Connect to share and comment

Will apathy reign?

Fears that low turnout for the European Parliament elections could boost extremist parties.

A combination of undated pictures shows various electoral posters from EU countries for the European Parliament elections. (Reuters)

BRUSSELS — Expectations of record-low turnout and the massive efforts to change that have been the dominant themes of media coverage ahead of the June 4 to June 7 European Parliament (EP) elections, far eclipsing discussion of policy or issues.

Conventional wisdom holds that extremist parties stand to benefit if a large proportion of the public stays home on polling days. A poll last week showed the number of likely voters on the rise — 49 percent now versus 34 percent from January to February polling. But the major political groups remain desperate — and unlikely — to hold onto every seat in the face of strong challenges from unconventional parties.

EP President Hans-Gert Pottering, a member of Germany’s Christian Democrats and the EP’s largest grouping, the European People’s Party, is among those who has been warning voters about what apathy may bring. “(I)f the people who are in favor of Europe will not vote or are not interested, then the extremes will be very strong, from the very left and from the very right,” Pottering told a large public gathering earlier this month. “I don't want that those who want to destroy the EU have an important role to play in the future of the EU.”

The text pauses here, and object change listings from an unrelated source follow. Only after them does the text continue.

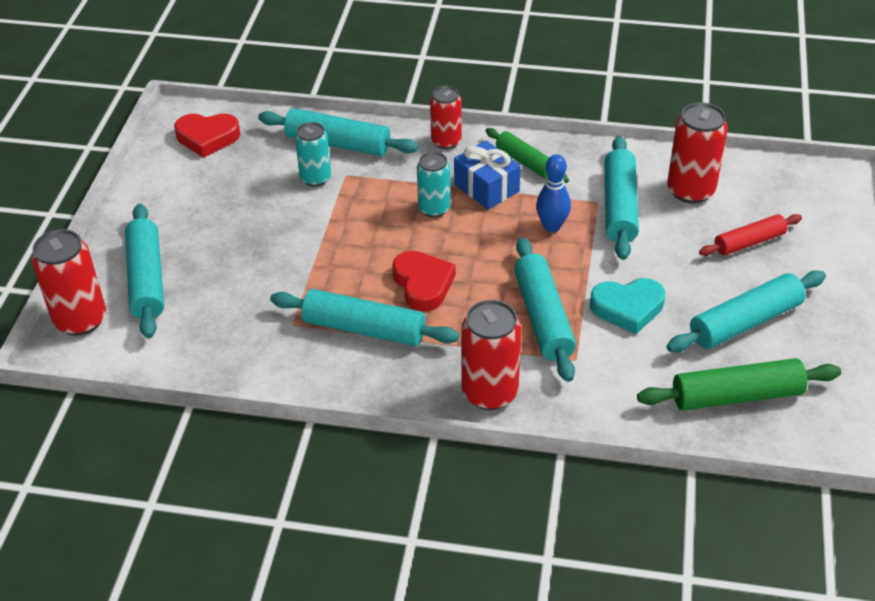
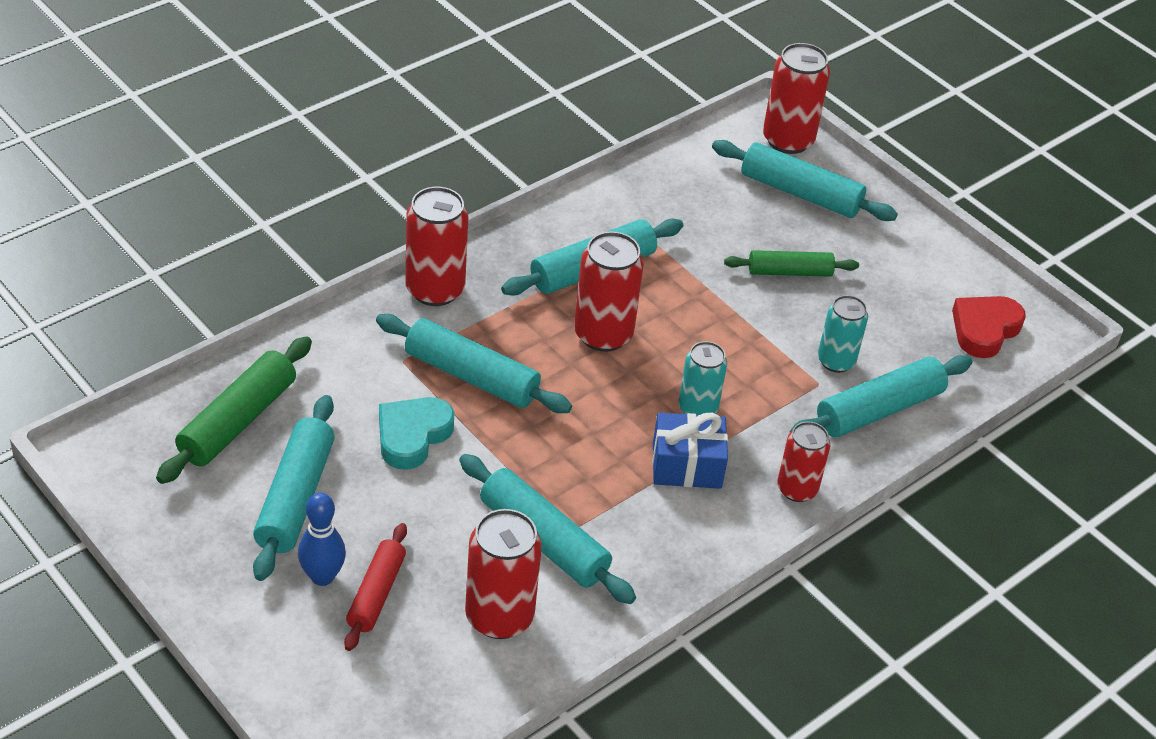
camera: 125 degrees right, 0 degrees up
(423, 284) = (603, 334): red heart -> red can
(526, 162) = (694, 524): green rolling pin -> green rolling pin (789, 272)
(552, 226) = (576, 469): blue bowling pin -> blue bowling pin (322, 576)

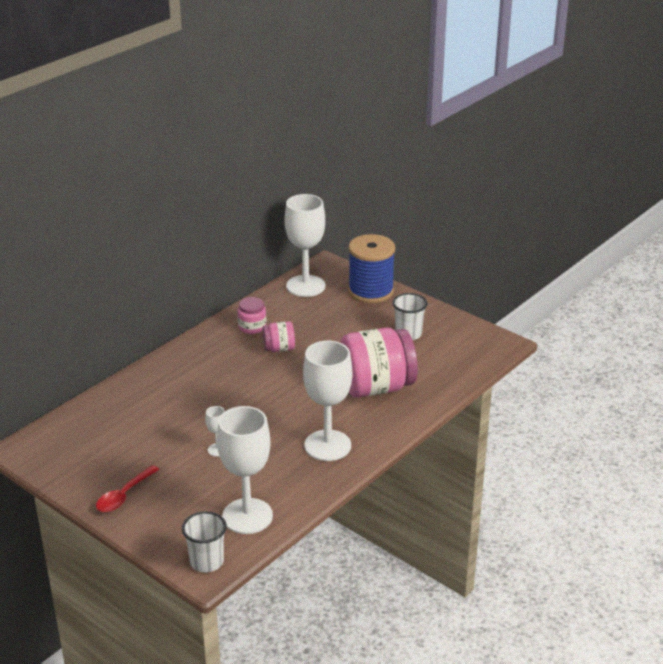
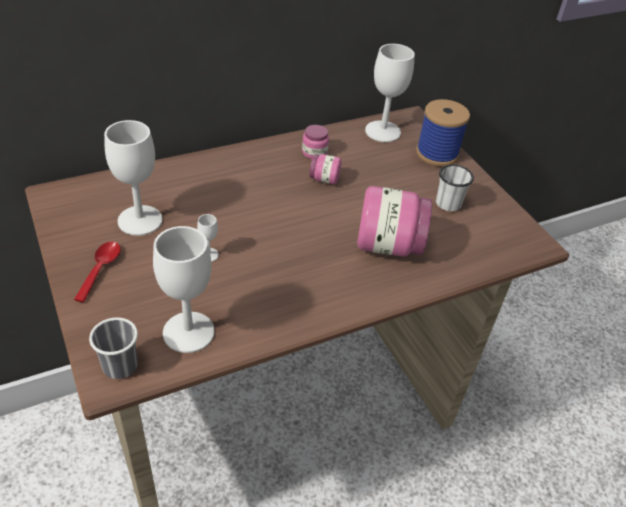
camera: 20 degrees right, 10 degrees up
(124, 495) = (100, 269): red spoon -> red spoon turned 135 degrees clockwise
(206, 562) = (120, 366): white cup -> grey cup
(327, 445) = (307, 287): white goblet -> white goblet (140, 220)

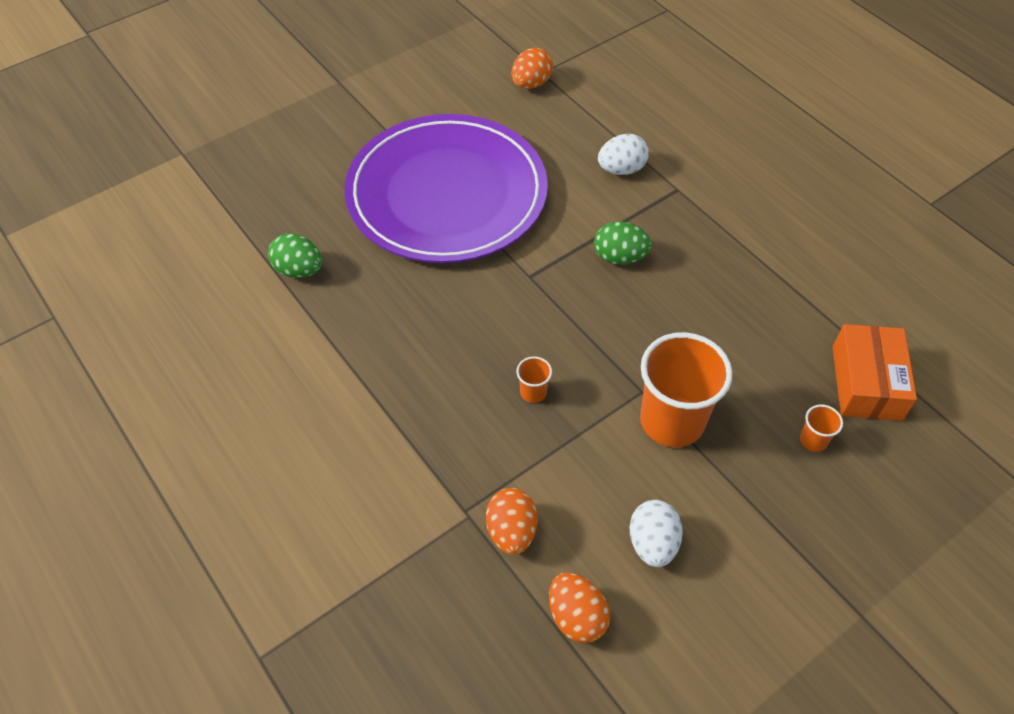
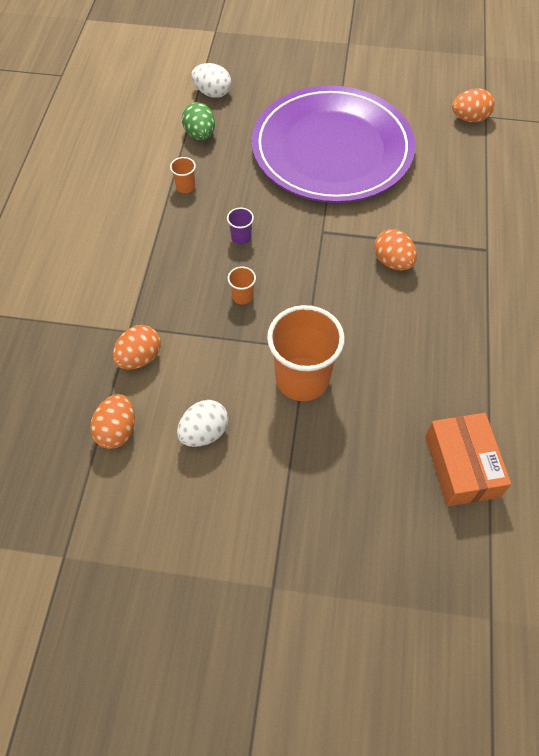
camera: 45 degrees right, 5 degrees up
(464, 339) = (241, 237): none -> purple cup
(619, 257) = (392, 262): green egg -> orange egg
(621, 169) = (463, 210): white egg -> white egg (212, 93)
(813, 440) = (377, 466): orange cup -> orange cup (185, 187)
(866, 382) = (461, 466): orange box -> orange box turned 60 degrees counterclockwise

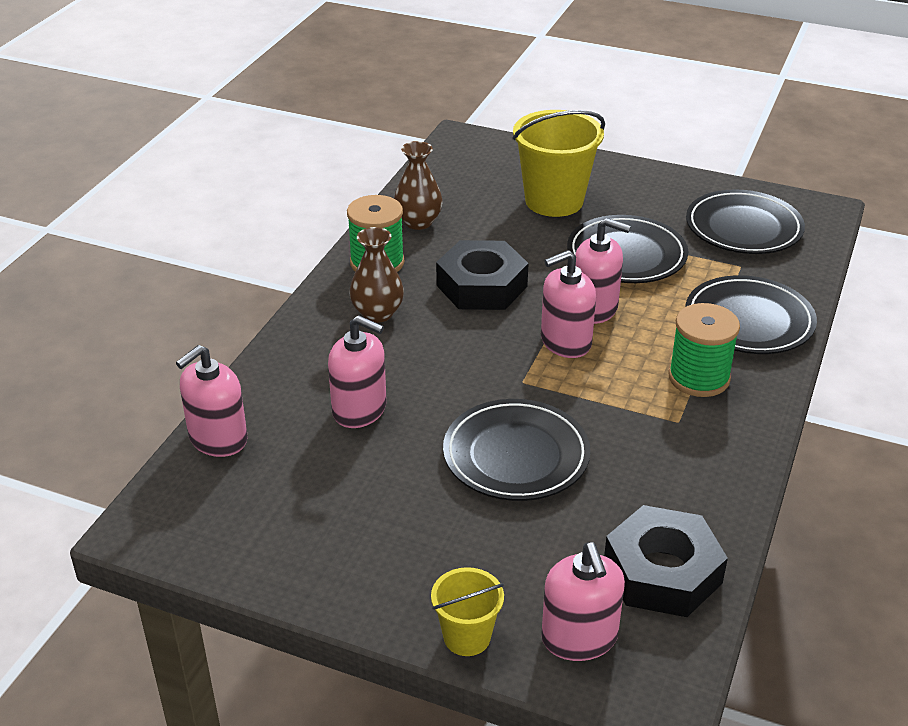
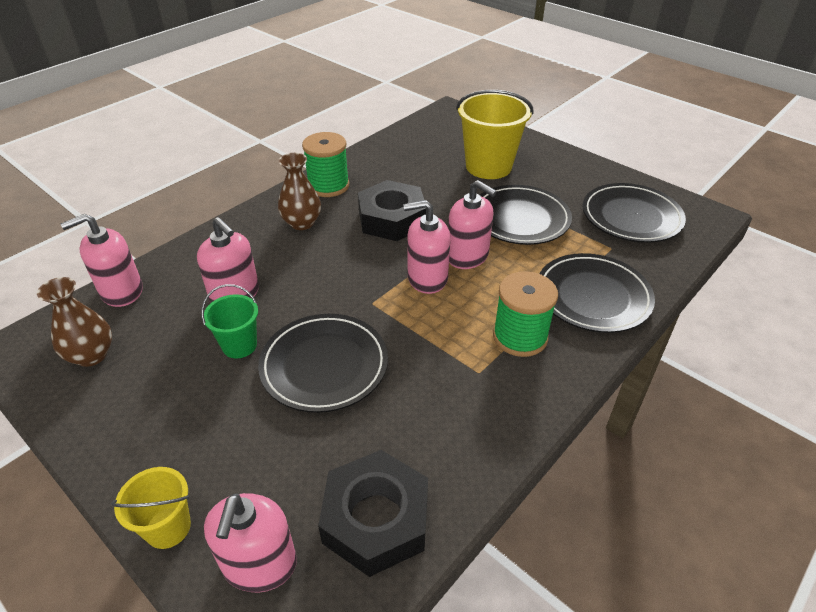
camera: 20 degrees right, 5 degrees up
(407, 459) = (239, 345): none -> green bucket
(418, 222) = (378, 162): brown vase -> brown vase (91, 355)

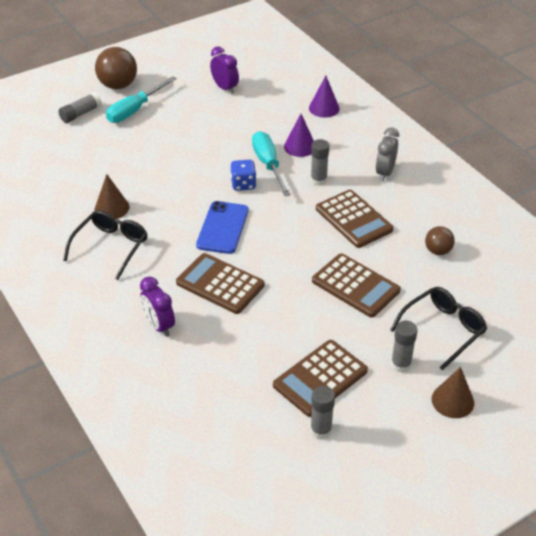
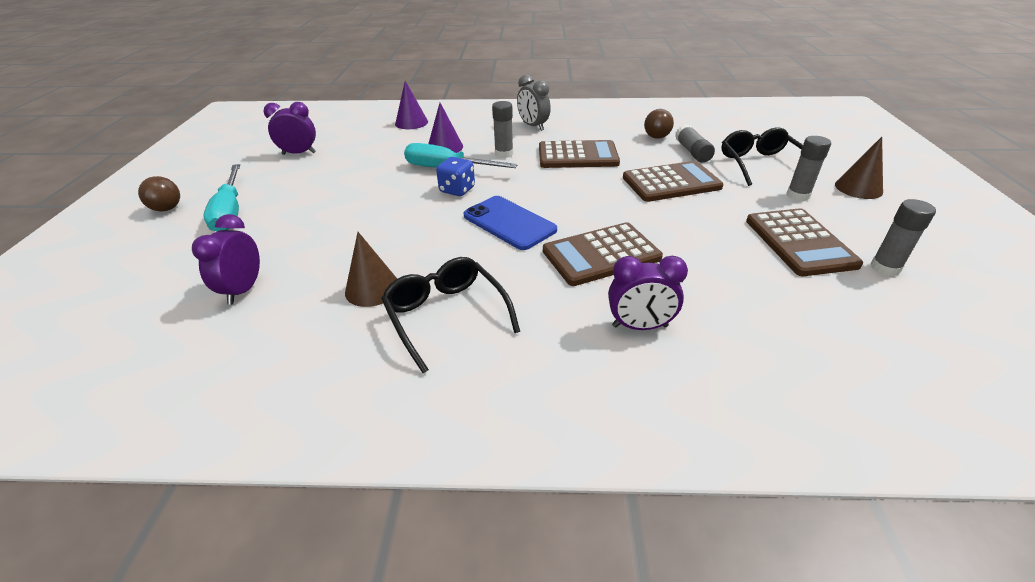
camera: 55 degrees left, 5 degrees down
(75, 164) = (243, 290): none -> purple clock
(80, 114) = (159, 252): grey glue stick -> grey glue stick (692, 152)
(118, 85) = (167, 209): brown ball -> brown ball, size x0.57

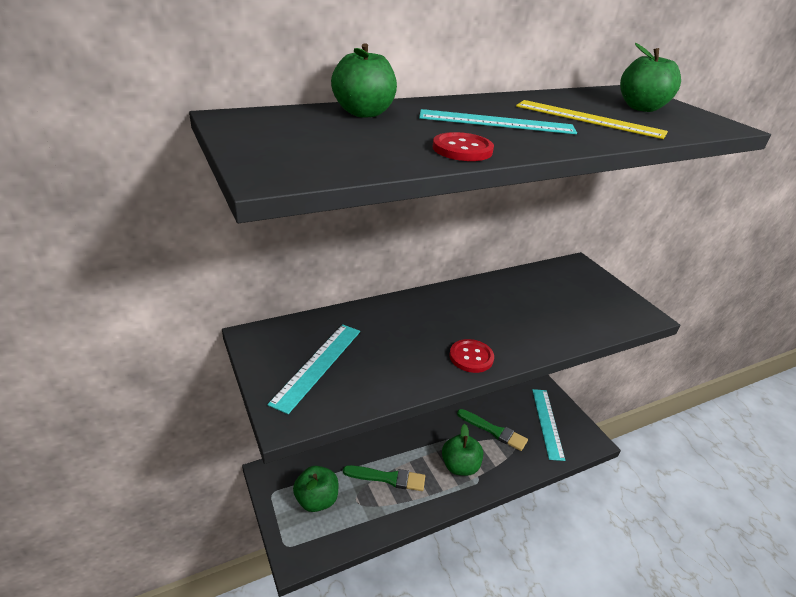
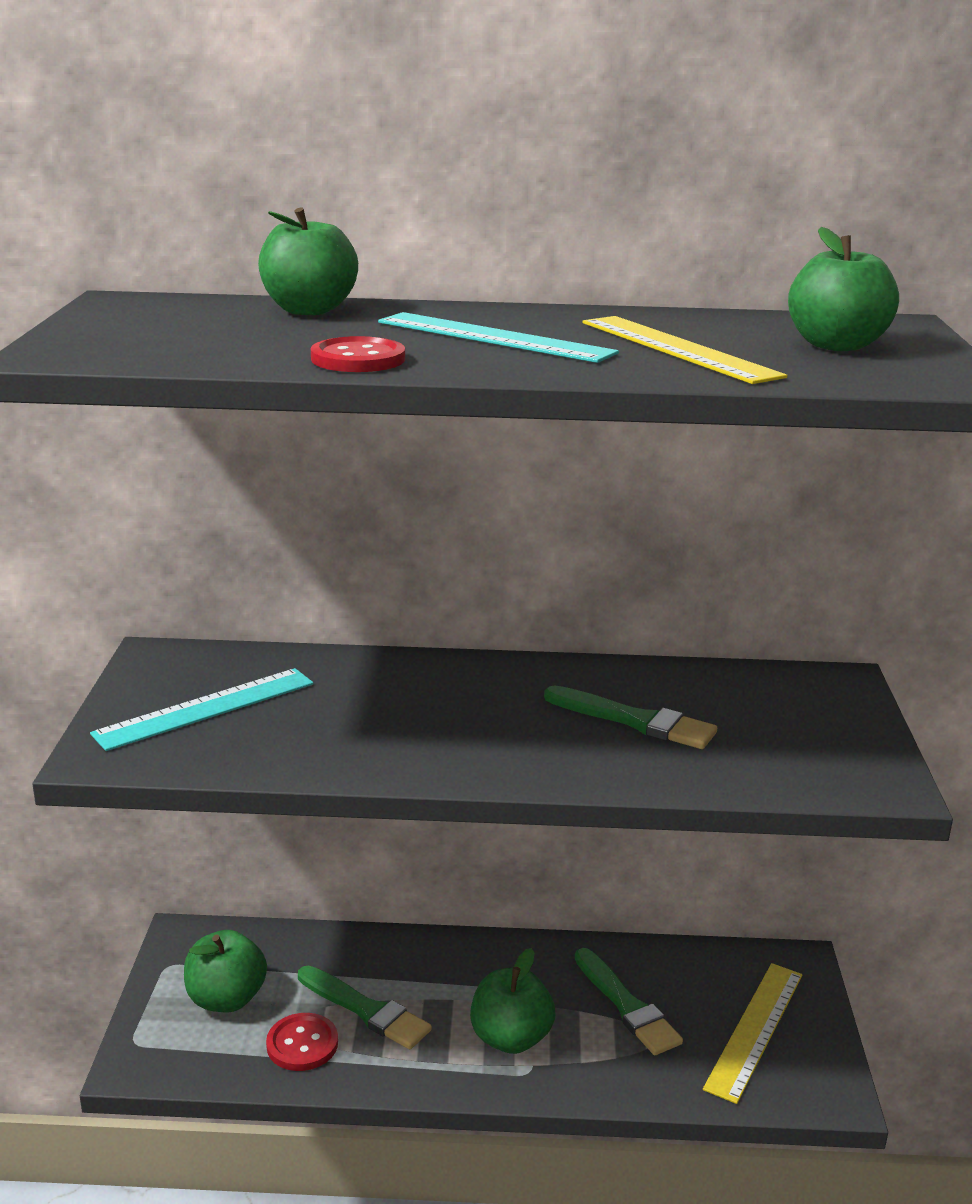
camera: 30 degrees right, 10 degrees down
(471, 357) = (454, 758): red button -> red button (302, 1044)
(524, 310) = (635, 721): none -> green brush
(547, 423) = (755, 1030): turquoise ruler -> yellow ruler

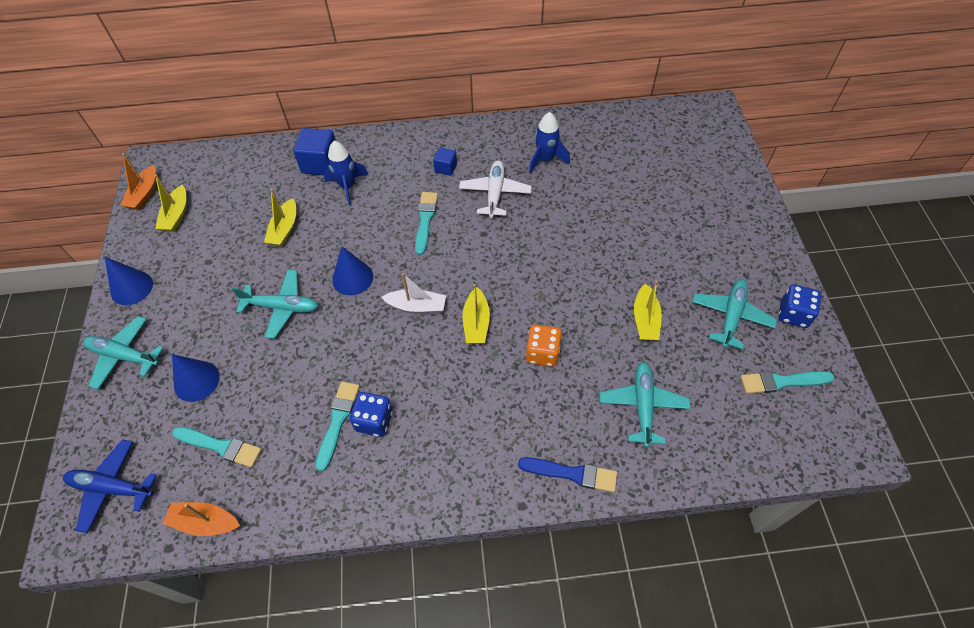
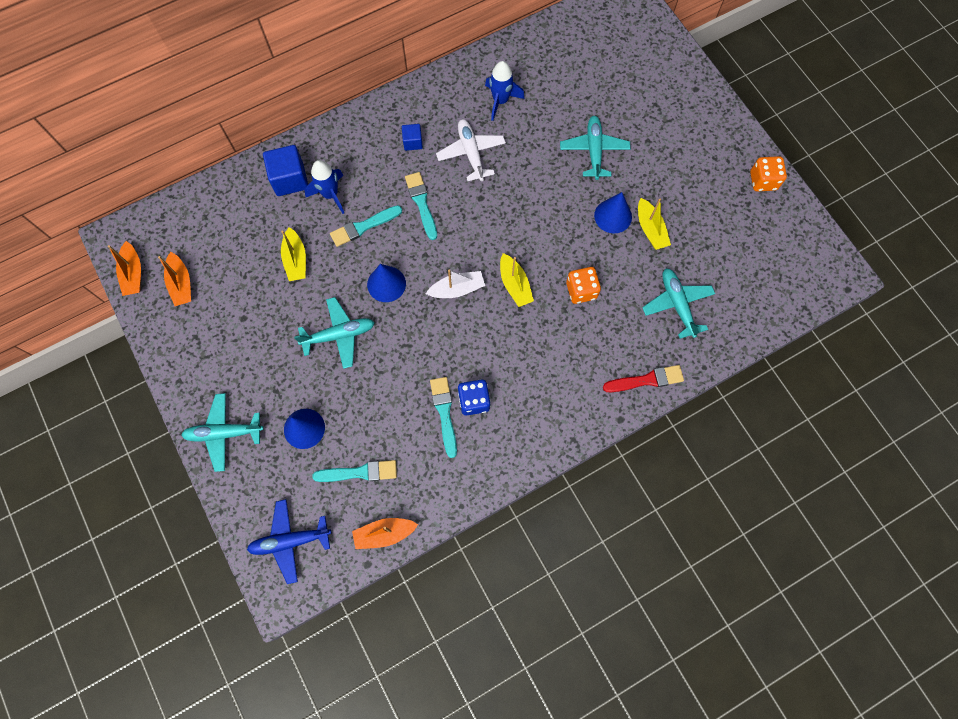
camera: 25 degrees left, 15 degrees up
(131, 288) = (187, 370): blue cone -> blue cone (613, 216)
(176, 215) = (181, 284): yellow boat -> orange boat
(572, 474) = (646, 380): blue brush -> red brush
(731, 316) = (716, 200): turquoise plane -> turquoise plane (594, 150)
(782, 382) = (773, 243): turquoise brush -> turquoise brush (363, 226)
(793, 314) = (763, 181): blue dice -> orange dice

Pottering was not exaggerating. Though “euroscepticism” is not uncommon within the EP — the Independence and Democracy (IND/DEM) coalition claims 22 MEPs who are openly eurosceptic and some who are even secessionist — the term, if not the mindset, has become much more popular in the 2009 campaign.

In Britain, for example, a poll commissioned by The Economist revealed that this sentiment has grown significantly over the last 25 years, with the percentage of British citizens who think the EU is a “bad thing” rising from 30 to 37 percent and those who dislike being in the union rising even more dramatically, from 31 to 43 percent. What’s unclear is which parties will benefit from that change.

UKIP, the United Kingdom Independence Party, currently holds nine seats in an institution it wants to abandon by convincing Britain to withdraw from the EU. A new party, No2EU — Yes to Democracy, has even sprung up in the final weeks before the election. The alliance contends that workers are not well served by EU membership, and takes euroscepticism to a new level: “We will not even sit in the European parliament in the event of winning any seats,” its platform states. “Our candidates will only nominally hold the title MEP and will not board the notorious EU gravy train.”

One thing these two parties do agree on is distaste for the British National Party (BNP), which has six candidates on the ballot. BNP shares their opposition to belonging to the EU, but also says that the U.K. should stop all immigration, which it believes makes “white Britons second-class citizens.” No2EU accuses BNP not only of promoting “racist political ends” but also of not being sufficiently anti-EU, saying it “can’t wait to get on the gravy train and link up with other fascist parties from Italy and France in the European parliament.”